Q&A: The Cosmological Proof
The Cosmological Proof
Question
Hello Rabbi,
In your book The First Existent, in the cosmological proof you present God as something with which we have no acquaintance, and therefore He does not necessarily have to be included in the assumption that everything has a cause, unlike the things familiar to us (the cause of Himself; there was never a time when He did not exist), and as the Creator, as the first cause.

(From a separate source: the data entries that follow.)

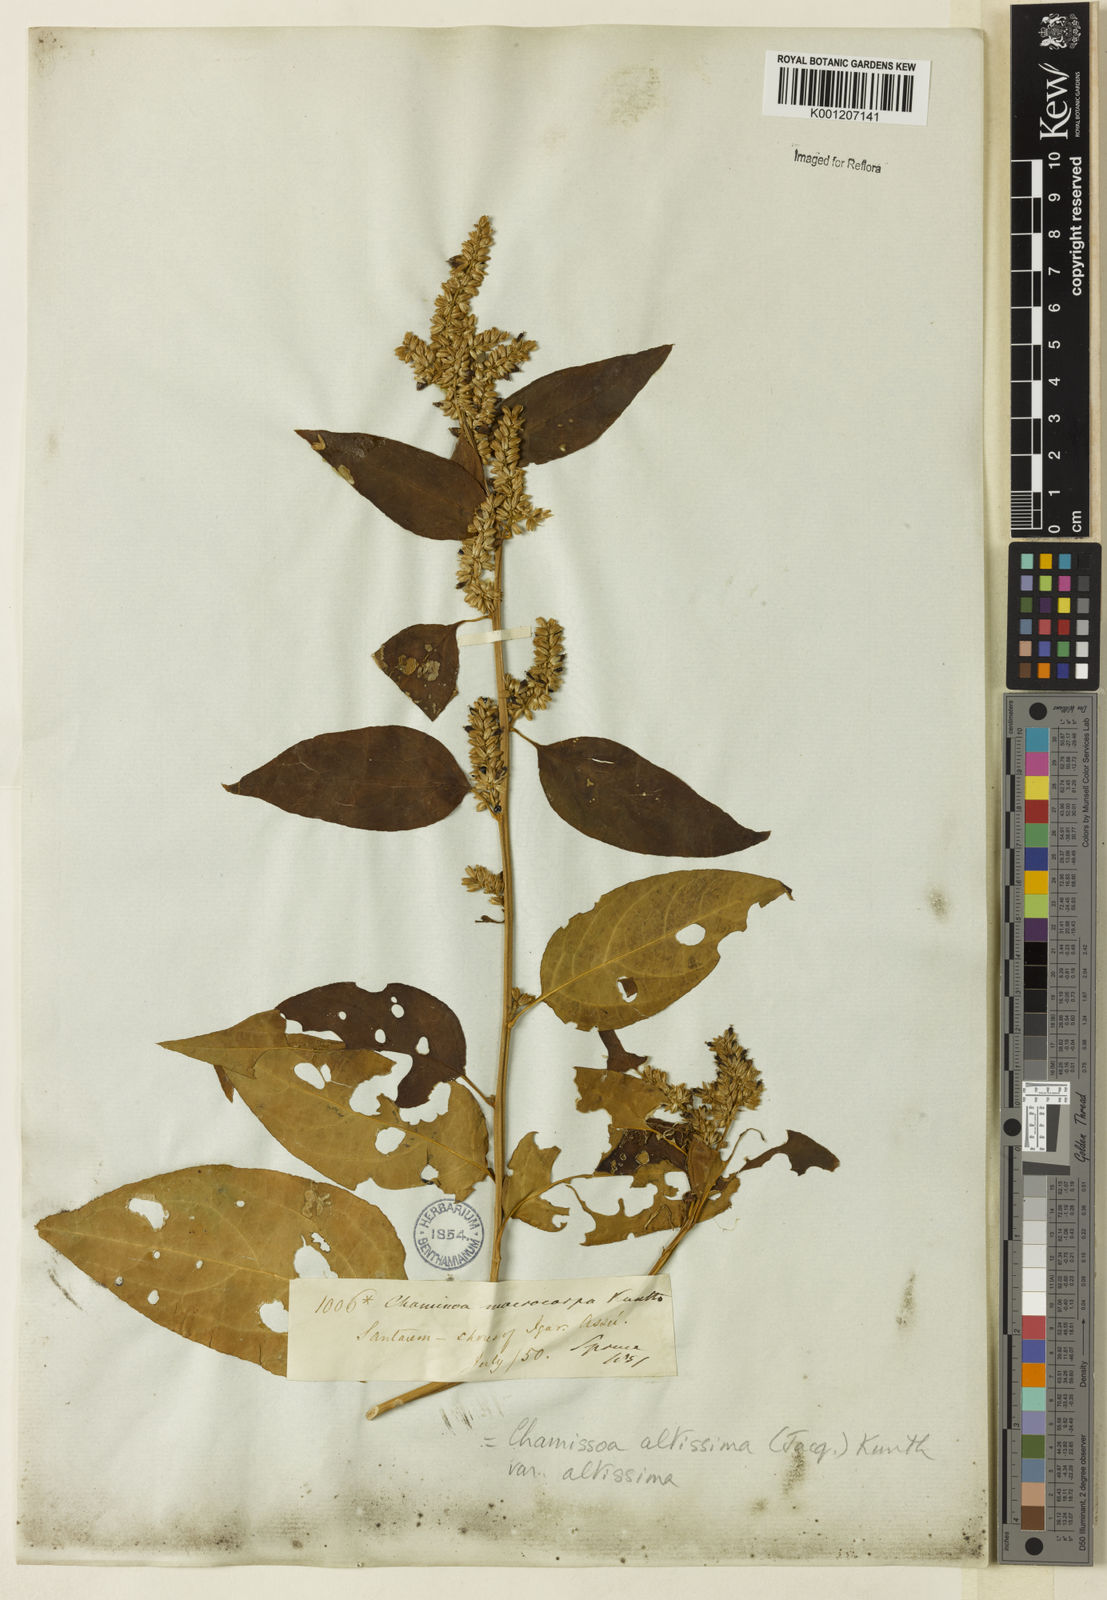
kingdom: Plantae
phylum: Tracheophyta
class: Magnoliopsida
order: Caryophyllales
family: Amaranthaceae
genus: Chamissoa
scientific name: Chamissoa altissima
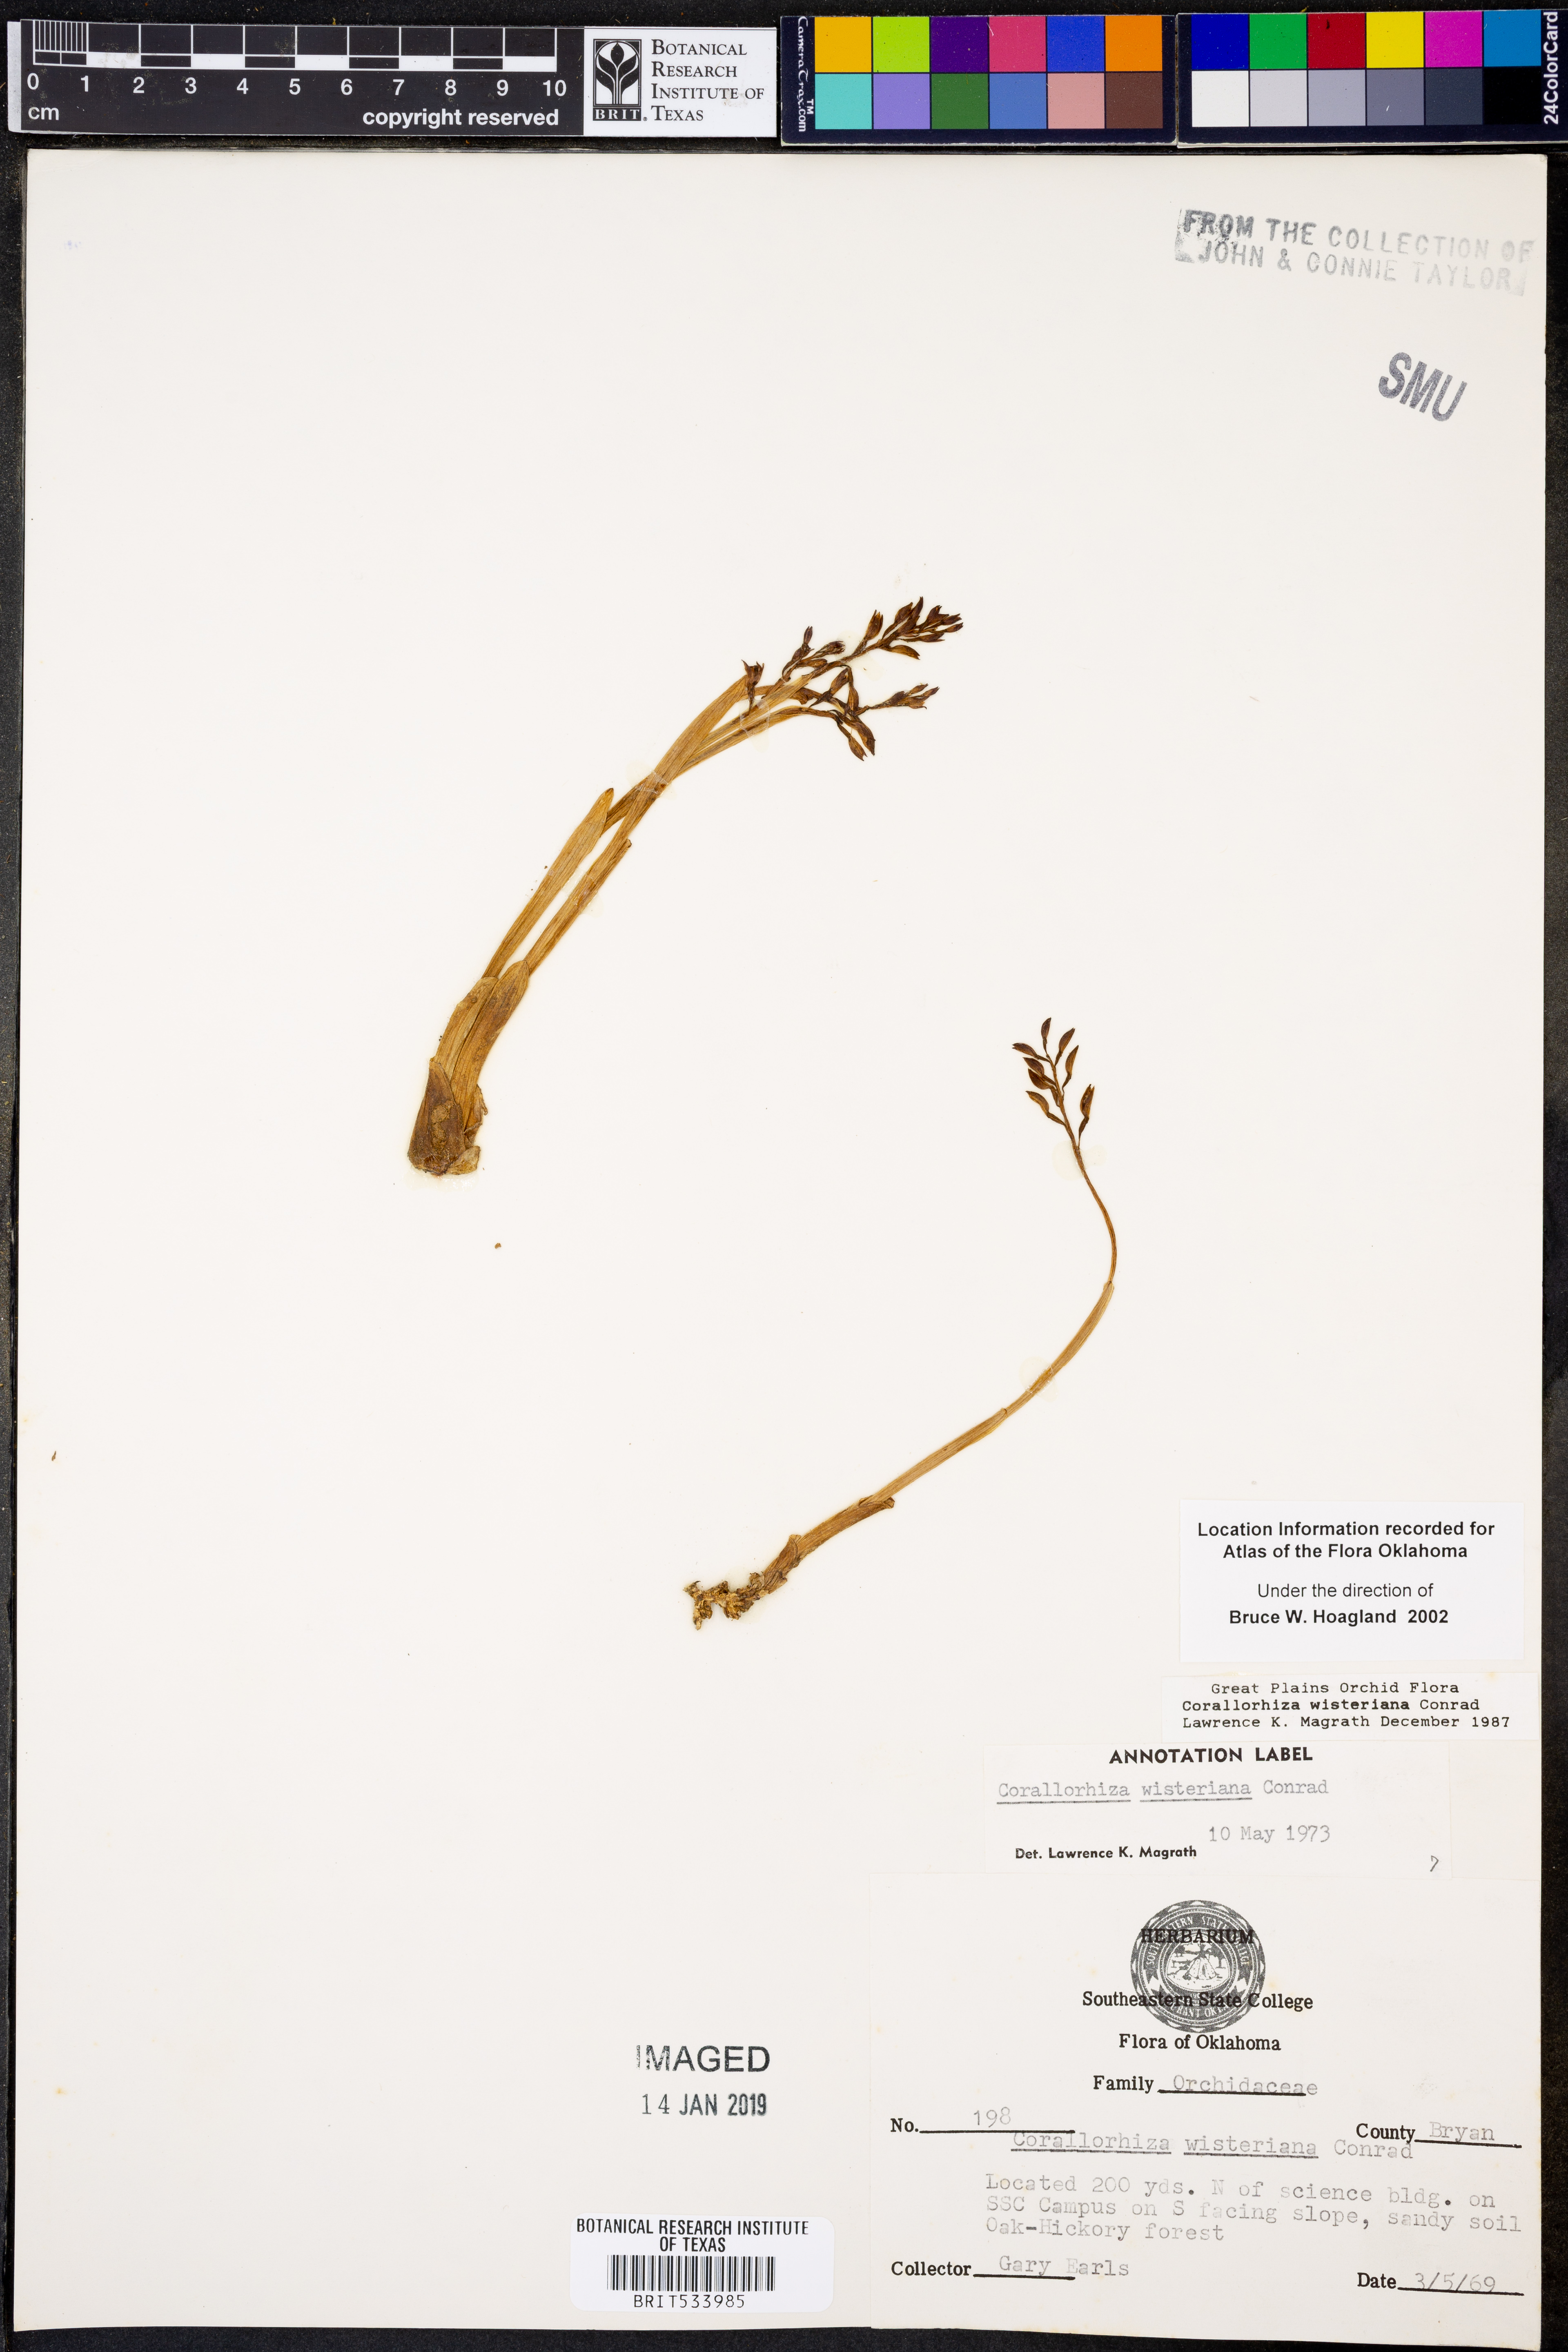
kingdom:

My question is: how do we use concepts like "Creator" (assuming that "Creator" means "something from nothing"), "the cause of Himself"? Aren't these concepts without meaning (similar to the readings you suggested for the question "Can God create a stone that He cannot lift")?
Answer
I didn't understand. Those concepts are completely clear. Why not use them?
Discussion on Answer
The content is absolutely not meaningless. The fact that we do not have direct acquaintance with something does not mean that we cannot speak about it. Contradictoriness is a different matter.
Hello Rabbi.
What I mean is that we have no understanding of what "something from nothing" means. All our acquaintance is with concepts of "something from something," so perhaps we say Creator (as something from nothing), but we have no understanding of the concept. Similarly, with being the cause of Himself, we have no acquaintance with that concept (I understand that the assumption that everything has a cause refers to a cause external to the thing caused).
So I compared it to a stone that God can create but cannot lift: we understand the syntax and the words, but the content is meaningless.
My response:
The content is absolutely not meaningless. The fact that we do not have direct acquaintance with something does not mean that we cannot speak about it. Contradictoriness is a different matter.